Al pulled up outside in his pickup truck. It’s not that he couldn’t commandeer an official squad car but he has a nice sensibility about how Palm Beach residents feel about having a police vehicle parked in their driveway. Neighbors ask questions or gossip. I couldn’t care less, of course, but I appreciated his discretion.

He came lumbering into the kitchen, took off his sagging gun belt, and slumped at the table. He looked more weary than grim and we did nothing but nod to each other. I popped two cans of chilled Coors and gave him one with the sandwiches. I gripped the other as I took a chair facing him.

“Rough morning?” I said.

“Not a barrel of laughs,” he said. “Thanks for the feed. You make these sandwiches?”
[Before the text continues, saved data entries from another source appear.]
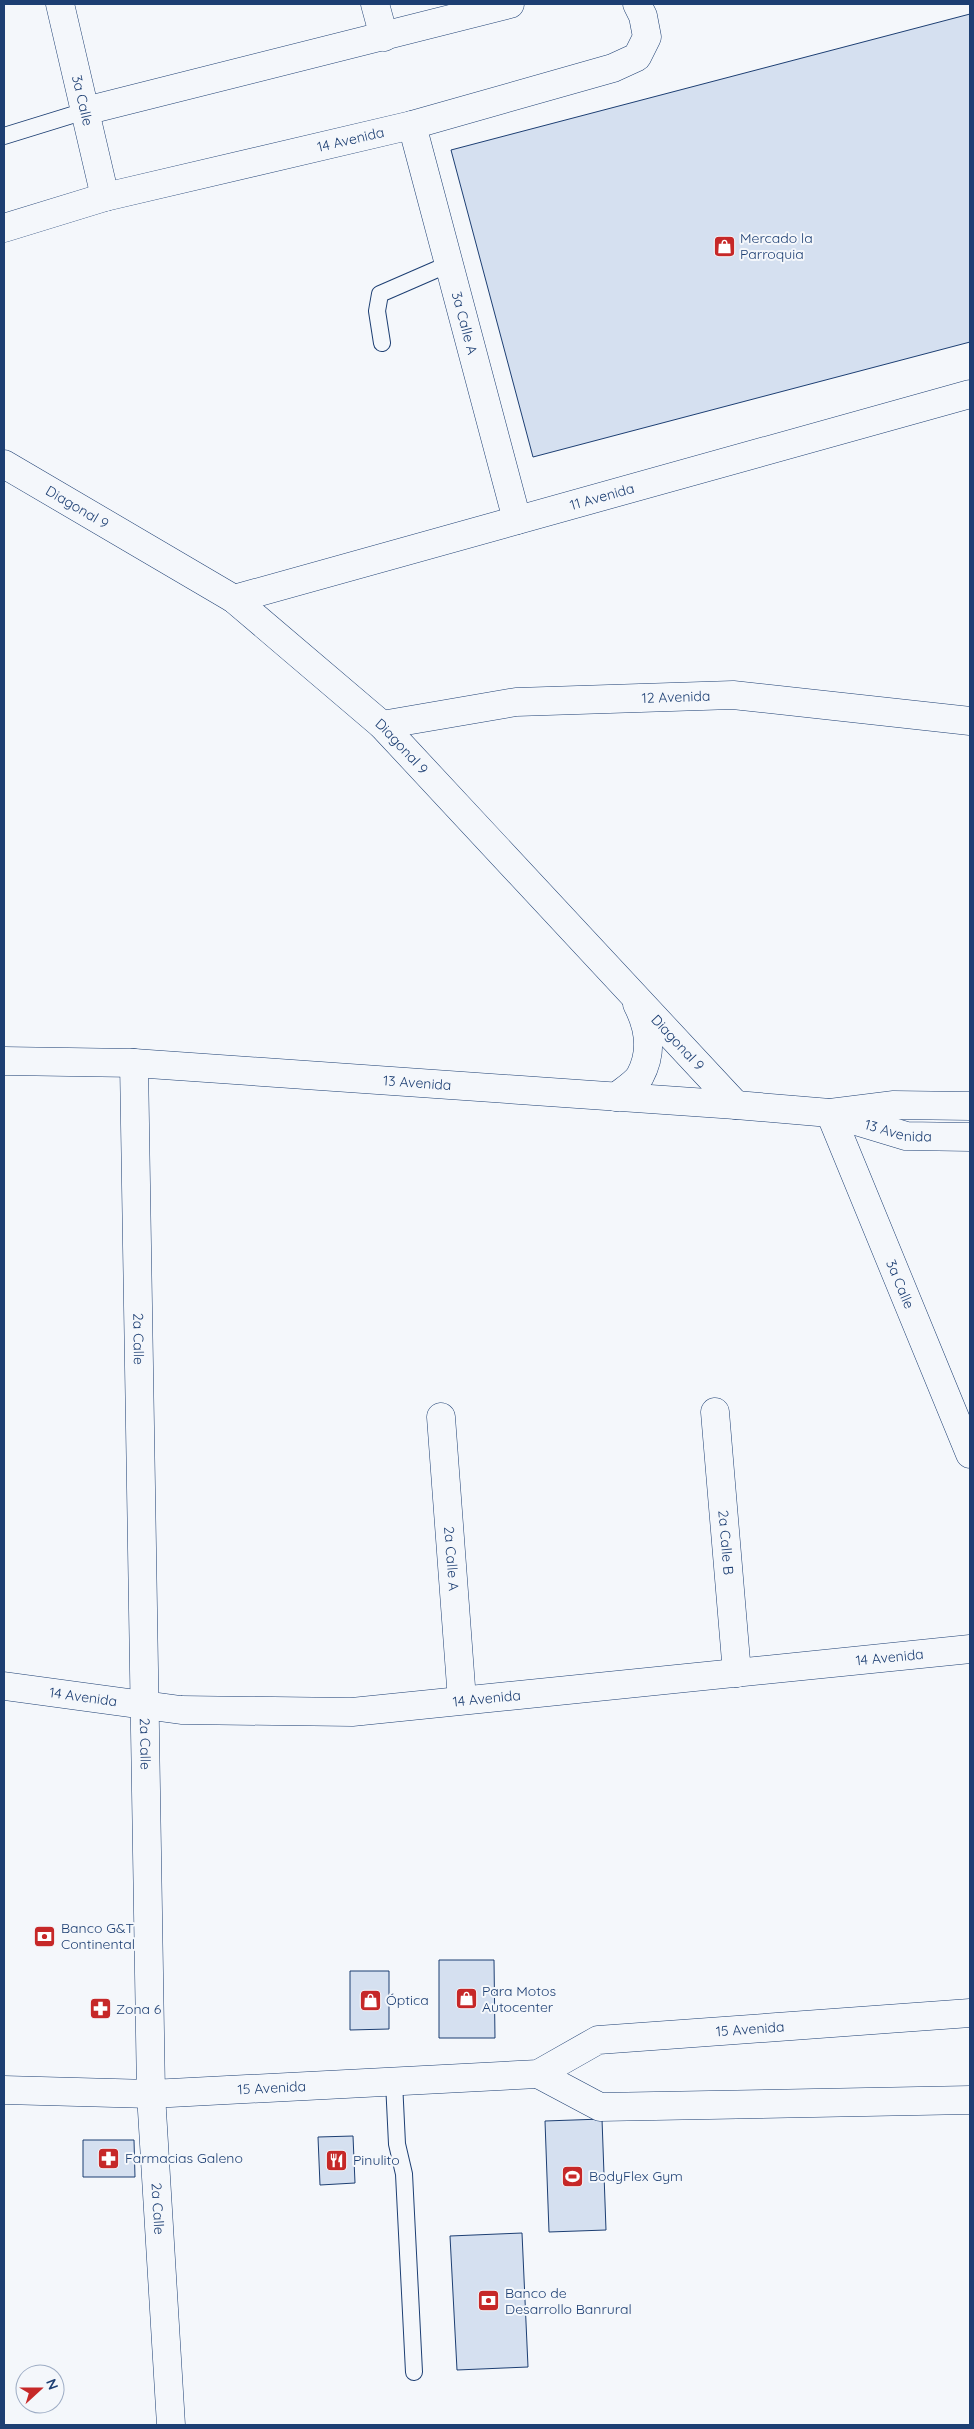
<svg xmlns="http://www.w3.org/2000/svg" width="974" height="2429" viewBox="0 0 974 2429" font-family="Quicksand,sans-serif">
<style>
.building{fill:#d5e0f0;stroke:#1d3f73}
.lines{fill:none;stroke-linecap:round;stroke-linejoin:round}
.service-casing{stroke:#1d3f73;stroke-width:18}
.minor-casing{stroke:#1d3f73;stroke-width:29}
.tertiary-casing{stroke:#1d3f73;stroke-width:29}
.service{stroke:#f4f7fb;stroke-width:16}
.minor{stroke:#f4f7fb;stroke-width:28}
.tertiary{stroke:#f4f7fb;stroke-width:28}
.labels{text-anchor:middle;stroke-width:4;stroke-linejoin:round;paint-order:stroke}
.street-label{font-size:14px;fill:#1d3f73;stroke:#f4f7fb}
.poi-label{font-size:14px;fill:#1d3f73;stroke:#f4f7fb;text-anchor:start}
</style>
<rect width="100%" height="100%" fill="#f4f7fb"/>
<g class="building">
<polygon points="970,14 970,342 533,457 451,150"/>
<polygon points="439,1960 494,1960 495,2038 439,2038"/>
<polygon points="350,1971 389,1971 389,2029 350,2030"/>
<polygon points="602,2119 606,2230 549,2232 545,2121"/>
<polygon points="353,2136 355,2183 320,2185 318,2137"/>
<polygon points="83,2140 134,2140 135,2177 83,2177"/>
<polygon points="522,2233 528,2367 457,2370 450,2236"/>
</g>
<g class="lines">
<defs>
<g id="service">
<polyline points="4,136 85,111"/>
<polyline points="382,343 377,311 380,294 449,264"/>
<polyline points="394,2082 397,2144 404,2174 414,2372"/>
</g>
<g id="minor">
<path id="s1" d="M 60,4 L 105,197"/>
<polyline points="375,4 384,37"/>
<polyline points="85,111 510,4"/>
<path id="s2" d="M 412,125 L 517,520"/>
<path id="s3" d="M 4,228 L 105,197 L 412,125 L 613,68 L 637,57 L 647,37 L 643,16 L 637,4"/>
<path id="s4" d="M 234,599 L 970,394"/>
<path id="s5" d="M 382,725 L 516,702 L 733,695 L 970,721"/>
<path id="s6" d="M 830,1113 L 906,1136 L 970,1137"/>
<path id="s7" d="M 715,1412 L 737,1673"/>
<path id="s8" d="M 441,1417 L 462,1700"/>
</g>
<g id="tertiary">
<path id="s9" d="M 4,464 L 234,599 L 382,725 L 736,1105"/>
<path id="s10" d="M 4,1061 L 134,1063 L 736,1105 L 830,1113 L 894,1105 L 970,1106"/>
<path id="s11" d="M 134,1063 L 151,2094 L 171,2425"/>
<path d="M 616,1097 C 623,1091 635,1084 640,1076 C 653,1052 649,1027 637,1004"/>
<path id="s12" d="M 830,1113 L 970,1454"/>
<path id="s13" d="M 4,1686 L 181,1710 L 352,1712 L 970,1649"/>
<polyline points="538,2074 600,2107 970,2100"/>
<path id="s14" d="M 4,2090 L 151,2094 L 538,2074 L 598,2040 L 970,2013"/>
</g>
</defs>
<use href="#service" class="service-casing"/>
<use href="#minor" class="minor-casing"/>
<use href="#tertiary" class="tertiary-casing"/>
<use href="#service" class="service"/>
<use href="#minor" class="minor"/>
<use href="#tertiary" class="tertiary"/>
</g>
<defs>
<symbol id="shop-square" viewBox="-11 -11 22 22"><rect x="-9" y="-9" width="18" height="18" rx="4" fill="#c62828" stroke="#f4f7fb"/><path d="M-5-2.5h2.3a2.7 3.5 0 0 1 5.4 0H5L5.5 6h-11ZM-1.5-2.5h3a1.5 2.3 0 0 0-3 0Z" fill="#fff"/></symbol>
<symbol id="bank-square" viewBox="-11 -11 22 22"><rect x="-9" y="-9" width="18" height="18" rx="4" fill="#c62828" stroke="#f4f7fb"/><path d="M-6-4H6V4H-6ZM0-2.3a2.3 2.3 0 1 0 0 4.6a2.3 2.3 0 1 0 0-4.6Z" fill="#fff"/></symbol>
<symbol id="pharmacy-square" viewBox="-11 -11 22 22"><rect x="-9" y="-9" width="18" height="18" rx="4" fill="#c62828" stroke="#f4f7fb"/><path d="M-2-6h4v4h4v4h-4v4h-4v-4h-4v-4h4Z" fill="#fff"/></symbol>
<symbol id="restaurant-square" viewBox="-11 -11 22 22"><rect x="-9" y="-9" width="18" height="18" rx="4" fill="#c62828" stroke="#f4f7fb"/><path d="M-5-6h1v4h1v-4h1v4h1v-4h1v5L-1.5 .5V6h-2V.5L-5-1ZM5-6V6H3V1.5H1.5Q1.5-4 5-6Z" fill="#fff"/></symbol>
<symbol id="stadium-square" viewBox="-11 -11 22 22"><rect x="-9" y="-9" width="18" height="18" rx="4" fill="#c62828" stroke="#f4f7fb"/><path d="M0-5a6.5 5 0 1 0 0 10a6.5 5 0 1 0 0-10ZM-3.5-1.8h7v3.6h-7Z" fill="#fff"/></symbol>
</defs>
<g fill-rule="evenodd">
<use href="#shop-square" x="712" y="234" width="25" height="25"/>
<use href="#bank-square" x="32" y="1924" width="25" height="25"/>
<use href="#shop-square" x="454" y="1986" width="25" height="25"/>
<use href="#shop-square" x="358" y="1988" width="25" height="25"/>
<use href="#pharmacy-square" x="88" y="1996" width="25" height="25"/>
<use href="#pharmacy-square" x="96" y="2146" width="25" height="25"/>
<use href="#restaurant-square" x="324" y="2148" width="25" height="25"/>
<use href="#stadium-square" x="560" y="2164" width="25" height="25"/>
<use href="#bank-square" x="476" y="2288" width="25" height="25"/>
</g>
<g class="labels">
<g class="street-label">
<text dy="5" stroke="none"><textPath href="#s1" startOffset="99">3a Calle</textPath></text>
<text dy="5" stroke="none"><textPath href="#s3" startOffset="358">14 Avenida</textPath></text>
<text dy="5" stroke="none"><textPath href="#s2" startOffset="205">3a Calle A</textPath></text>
<text dy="5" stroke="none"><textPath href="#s4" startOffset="382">11 Avenida</textPath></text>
<text dy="5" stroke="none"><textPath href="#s9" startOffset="85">Diagonal 9</textPath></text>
<text dy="5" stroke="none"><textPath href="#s5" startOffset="296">12 Avenida</textPath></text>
<text dy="5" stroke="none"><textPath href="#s9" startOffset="490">Diagonal 9</textPath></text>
<text dy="5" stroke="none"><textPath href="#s9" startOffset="895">Diagonal 9</textPath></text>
<text dy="5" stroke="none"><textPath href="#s10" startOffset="414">13 Avenida</textPath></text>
<text dy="5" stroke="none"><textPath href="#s6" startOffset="71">13 Avenida</textPath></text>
<text dy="5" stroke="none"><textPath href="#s12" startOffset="185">3a Calle</textPath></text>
<text dy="5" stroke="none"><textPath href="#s11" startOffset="276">2a Calle</textPath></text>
<text dy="5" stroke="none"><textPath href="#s7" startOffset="131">2a Calle B</textPath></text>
<text dy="5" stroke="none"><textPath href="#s8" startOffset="142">2a Calle A</textPath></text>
<text dy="5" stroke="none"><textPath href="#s13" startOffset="890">14 Avenida</textPath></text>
<text dy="5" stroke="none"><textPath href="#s13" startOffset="80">14 Avenida</textPath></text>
<text dy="5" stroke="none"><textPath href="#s13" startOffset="485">14 Avenida</textPath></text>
<text dy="5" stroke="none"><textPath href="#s11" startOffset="681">2a Calle</textPath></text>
<text dy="5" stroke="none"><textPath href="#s14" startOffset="756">15 Avenida</textPath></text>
<text dy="5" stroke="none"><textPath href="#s14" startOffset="268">15 Avenida</textPath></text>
<text dy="5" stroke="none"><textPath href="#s11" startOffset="1146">2a Calle</textPath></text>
</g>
<g class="poi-label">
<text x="740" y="243">Mercado la<tspan x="740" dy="16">Parroquia</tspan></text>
<text x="61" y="1933">Banco G&amp;T<tspan x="61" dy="16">Continental</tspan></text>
<text x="482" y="1996">Para Motos<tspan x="482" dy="16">Autocenter</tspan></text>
<text x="386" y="2005">Óptica</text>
<text x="116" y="2014">Zona 6</text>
<text x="125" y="2163">Farmacias Galeno</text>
<text x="353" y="2165">Pinulito</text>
<text x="589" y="2181">BodyFlex Gym</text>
<text x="505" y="2298">Banco de<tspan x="505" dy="16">Desarrollo Banrural</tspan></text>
</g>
</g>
<rect width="974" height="2429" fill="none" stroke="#1d3f73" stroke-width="10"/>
<g transform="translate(40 2389) rotate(69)"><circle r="24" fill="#f4f7fb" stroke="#9eadc5"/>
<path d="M0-4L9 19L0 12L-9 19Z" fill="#c62828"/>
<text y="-8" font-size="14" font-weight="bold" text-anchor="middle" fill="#1d3f73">N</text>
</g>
</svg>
“I washed my hands first.”

“I hope so. Your father says Gottschalk thought someone was after him. Right?”

“Correct.”

“Why didn’t he come to us?”

“Come on, Al,” I said. “Get real. He had received no threatening letters or phone calls. Would you have done anything?”

He picked up the chicken sandwich. “You’re right,” he admitted. “Until he got snuffed. Now we got to do something. Did you believe him?”

I flipped a palm back and forth. “Maybe yes, maybe no. Here’s why he was spooked...”

I related what Hiram had told me: the slashed photograph, mass card, dead mynah, shattered phonograph record. Al listened closely while chomping through his first sandwich and picking up the second. I brought him another beer.

“You think he was telling you the truth?” he asked.

“I thought so at first,” I replied. “What reason would he have to lie? But then I began talking to his children and employees, and they told me he’d been losing his marbles, had delusions of persecution. They implied senility.”

Rogoff stopped scarfing and drinking to stare at me. “Did you ask them if he had been acting nutty, or did they volunteer the information?”

“They volunteered,” I said. “They may have been right.”

“Do you believe that?”

“No,” I said.

“Me neither,” he agreed, and started on his salami sandwich and second beer.

“I think they were trying to convince me Hiram was non compos mentis,” I said. “They wanted me to tell my father his client’s judgment was not to be trusted.”